Allthough that looks very similar to CSV files, SEMICOLON_SEPERATED doesn't quote data and can't work properly with quoted data. If you want just a normal CSV file with semicolons instead of commas, just write
tie my @data, 'Tie::CSV_File', 'xyz.dat', sep_char => ";";
- WHITESPACE_SEPERATED
-
It's defined with:
sep_re => qr/\s+/, sep_char => ' ', quote_char => undef, eol => undef, # default escape_char => undef, always_quote => 0 # default
Note that it reads with splitting at all whitespace sequences. Especially it's not possible to define an empty field. Note also, that when setting an element, all whitespace sequences are transformed to a simple blank.

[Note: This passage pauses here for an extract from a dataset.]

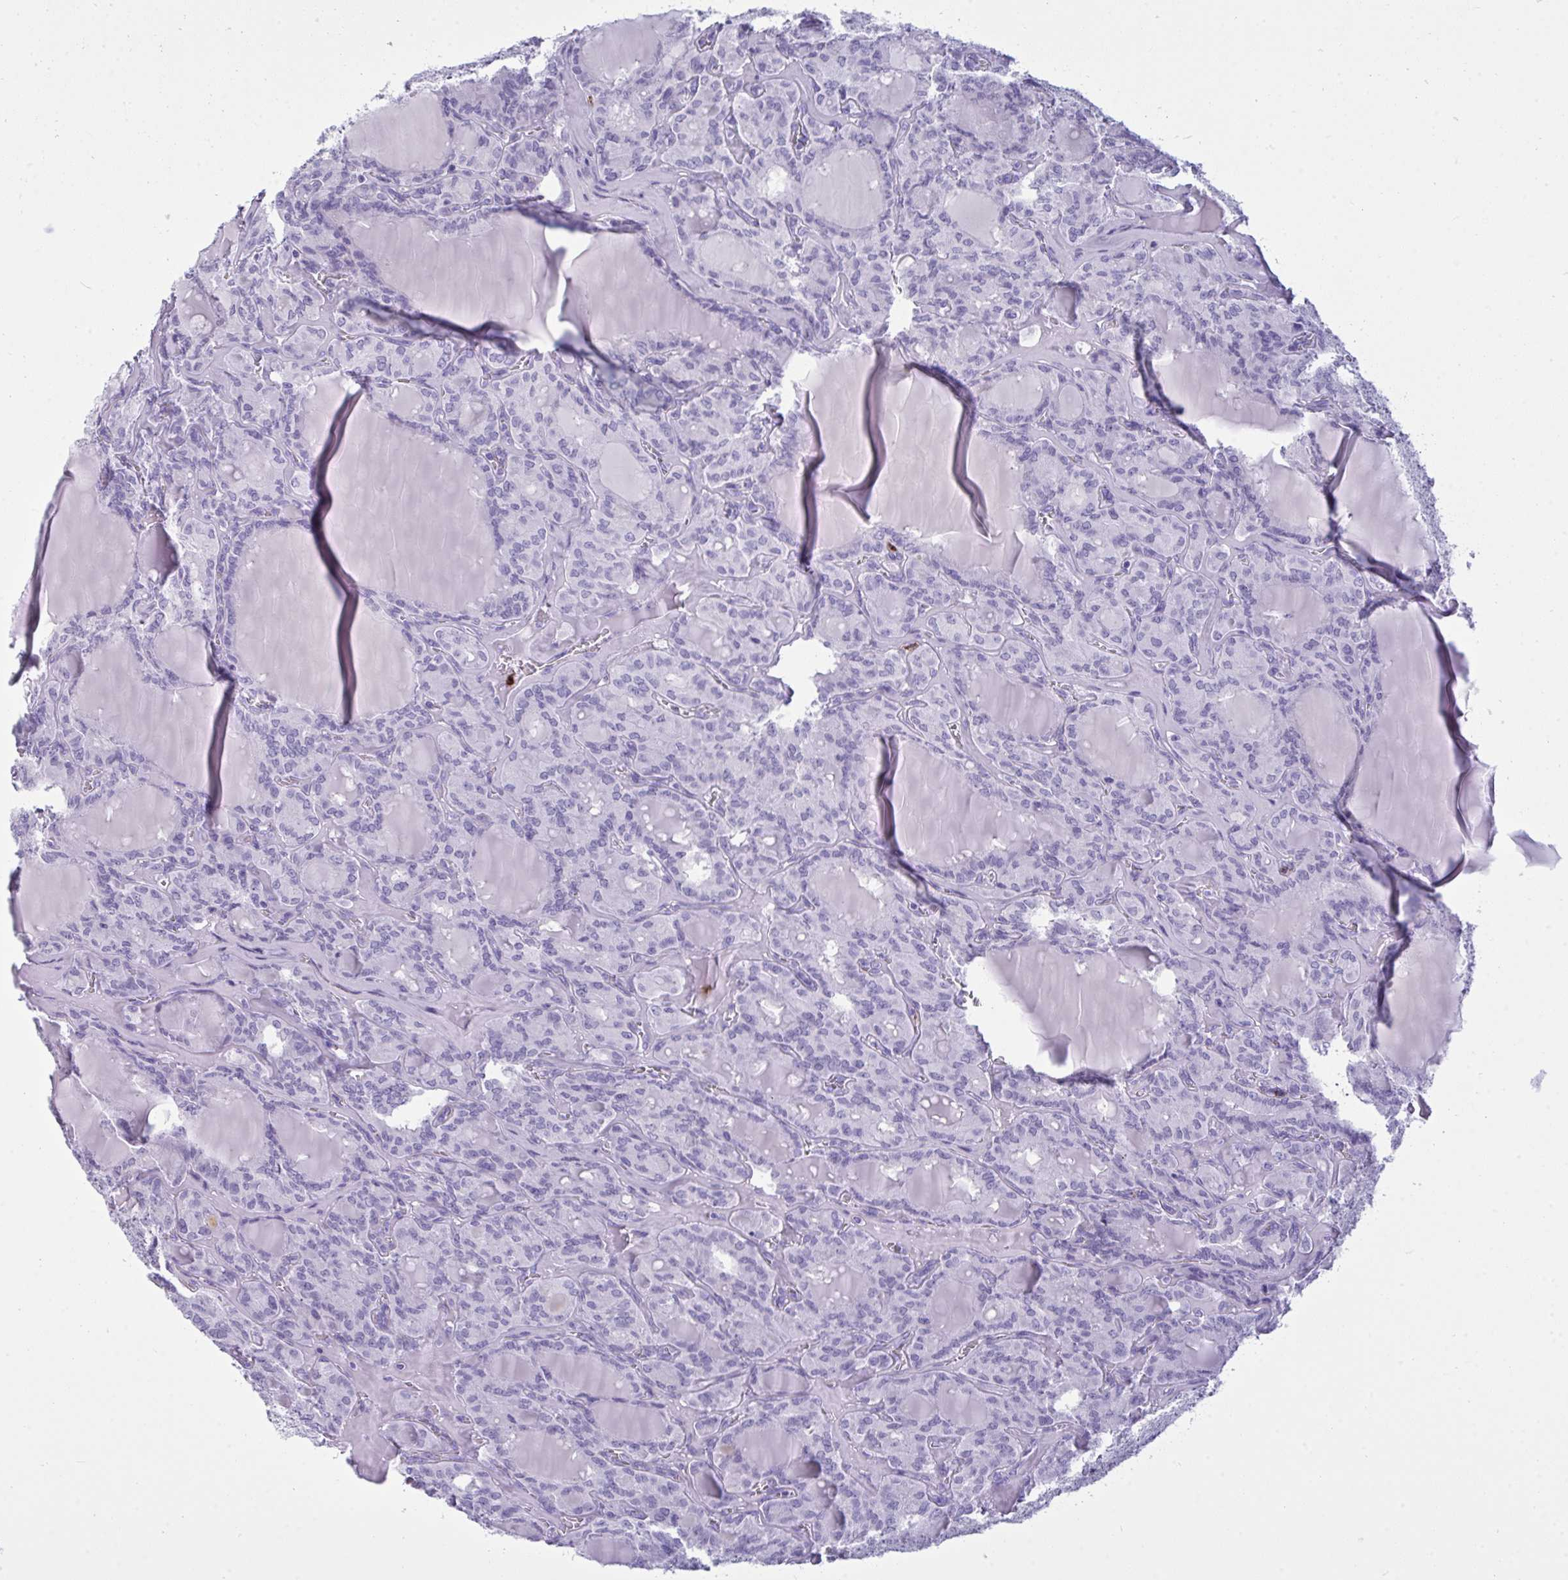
{"staining": {"intensity": "negative", "quantity": "none", "location": "none"}, "tissue": "thyroid cancer", "cell_type": "Tumor cells", "image_type": "cancer", "snomed": [{"axis": "morphology", "description": "Papillary adenocarcinoma, NOS"}, {"axis": "topography", "description": "Thyroid gland"}], "caption": "The micrograph shows no significant expression in tumor cells of papillary adenocarcinoma (thyroid).", "gene": "ARHGAP42", "patient": {"sex": "male", "age": 87}}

Of course, you can overwrite some options. E.g., let's assume that you have a whitespace seperated file, but you want to write a tab instead of a blank when changing the data. That can be done with:
tie my @data, 'Tie::CSV_File', 'xyz.dat', WHITESPACE_SEPERATED, sep_char => "\t";
Please suggest me other useful file types, I could predeclare.
EXPORT
By default these constants are exported:
TAB_SEPERATED
COLON_SEPERATED
SEMICOLON_SEPERATED
WHITESPACE_SEPERATED
BUGS
The indirect write methods like push @data, [1, 2]
, push @{$data[3]}, ["a", "b"]
or similar to slices aren't tested directly. I hope that the implementation of Tie::Array is good enough for it. It will be tested extensivly with the future versions.

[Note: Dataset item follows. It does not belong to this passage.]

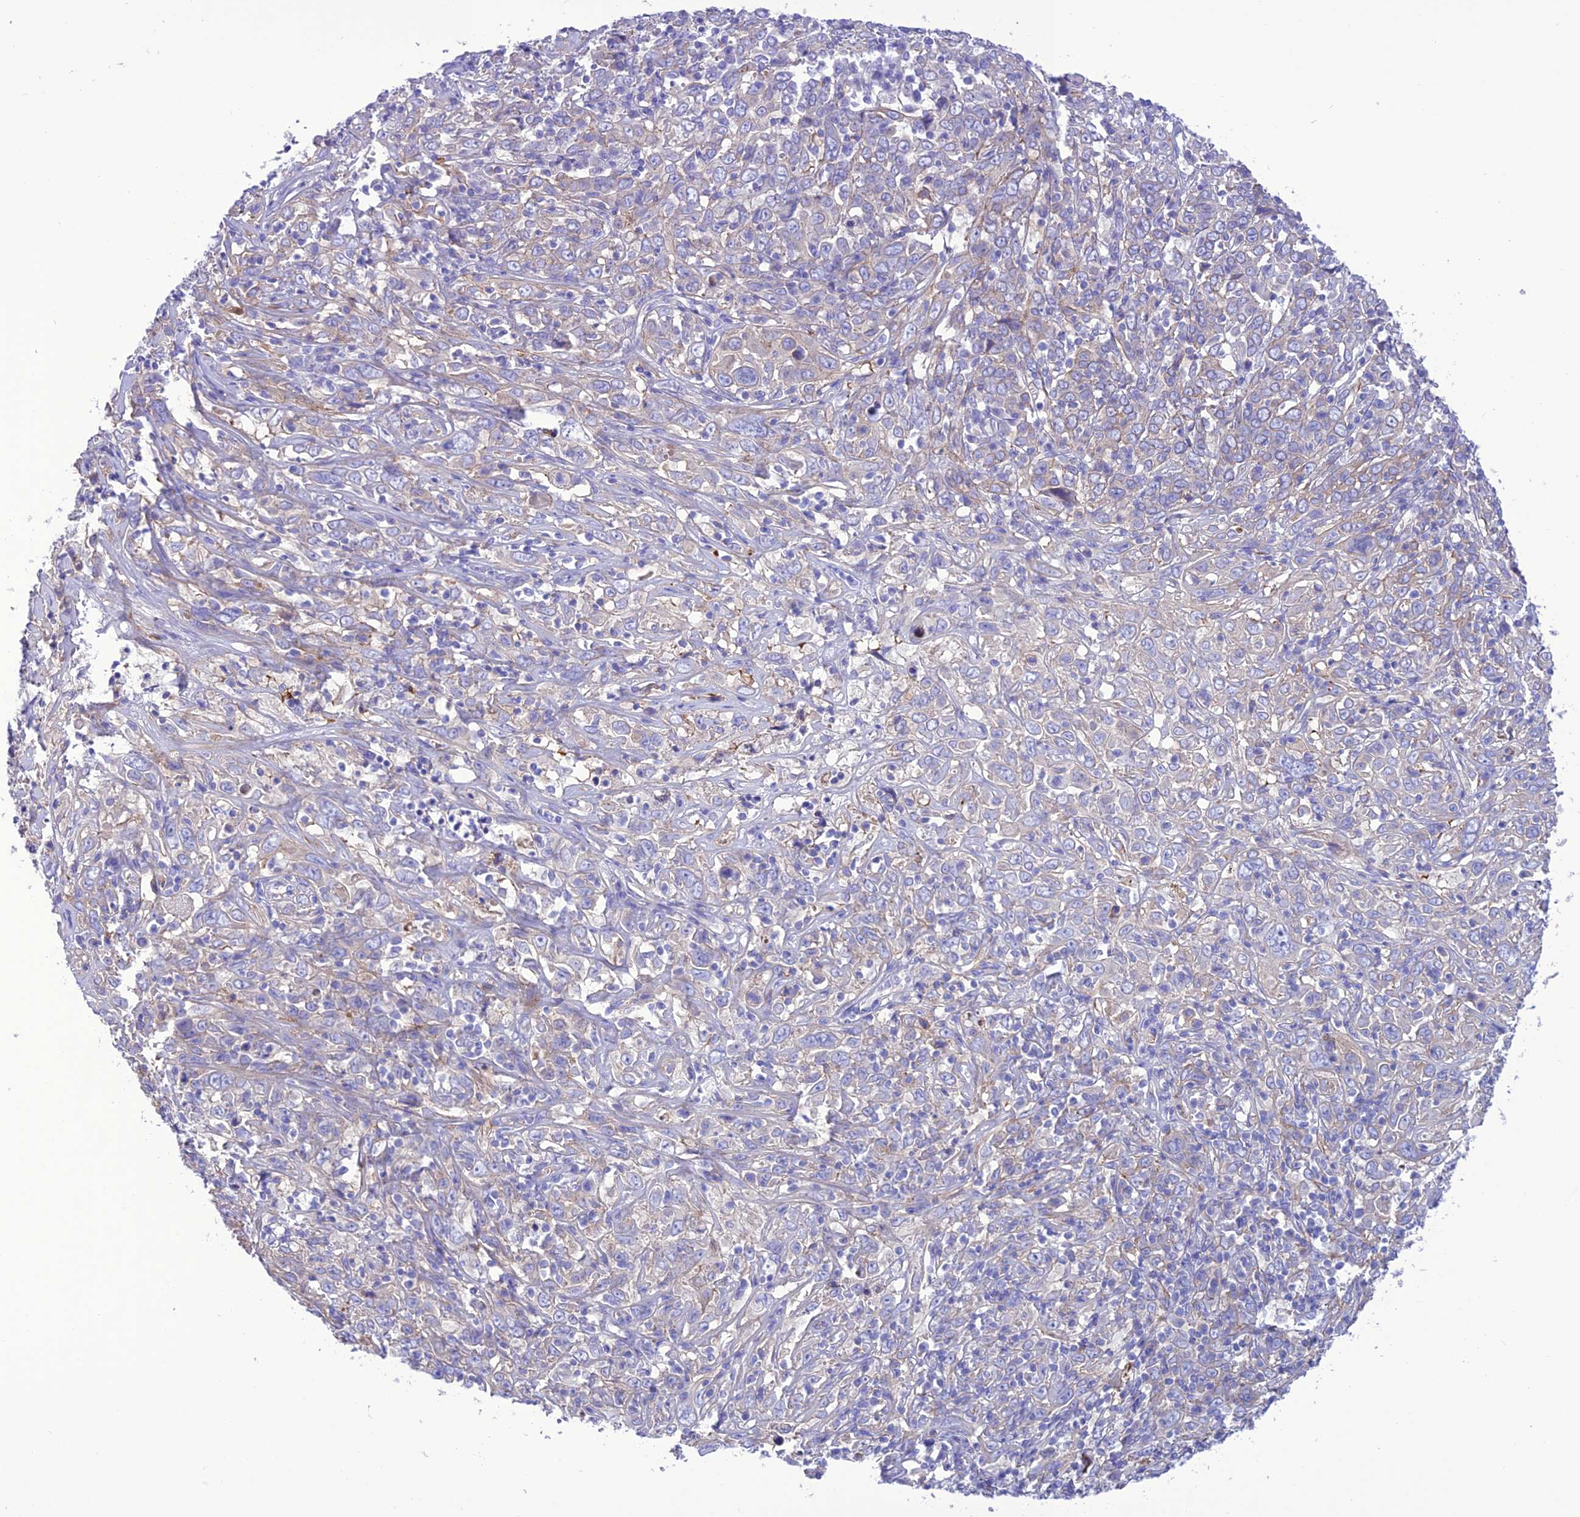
{"staining": {"intensity": "negative", "quantity": "none", "location": "none"}, "tissue": "cervical cancer", "cell_type": "Tumor cells", "image_type": "cancer", "snomed": [{"axis": "morphology", "description": "Squamous cell carcinoma, NOS"}, {"axis": "topography", "description": "Cervix"}], "caption": "A histopathology image of human cervical cancer is negative for staining in tumor cells.", "gene": "FRA10AC1", "patient": {"sex": "female", "age": 46}}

This module is slow, even slower than necessary with object oriented features. I'll change it when implementing some more features.
This module expects that the tied file doesn't change from anywhere else as this module when it is tied. But the file isn't locked, so it's your job to take care about.
Please inform me about every bug or missing feature of this module.
TODO
Possibility to give (memory) options at tieing, like mode, memory, dw_size similar to Tie::File.
Discuss differences to AnyData module.
Discuss differenced to DBD::CSV module.
Implement binary mode.
Option like filter =
sub { s/\s+/ / }> that would specify a routine called before a line is processed. Perhaps even process is a sensfull name to this option.
Warn if sep_char isn't matched with a specified sep_re or if sep_char consists of more than one character.
SEE ALSO
Tie::File Text::CSV Text::CSV_XS AnyData DBD::CSV
AUTHOR
Janek Schleicher, <bigj@kamelfreund.de<gt>
COPYRIGHT AND LICENSE
Copyright 2002 by Janek Schleicher
This library is free software; you can redistribute it and/or modify it under the same terms as Perl itself.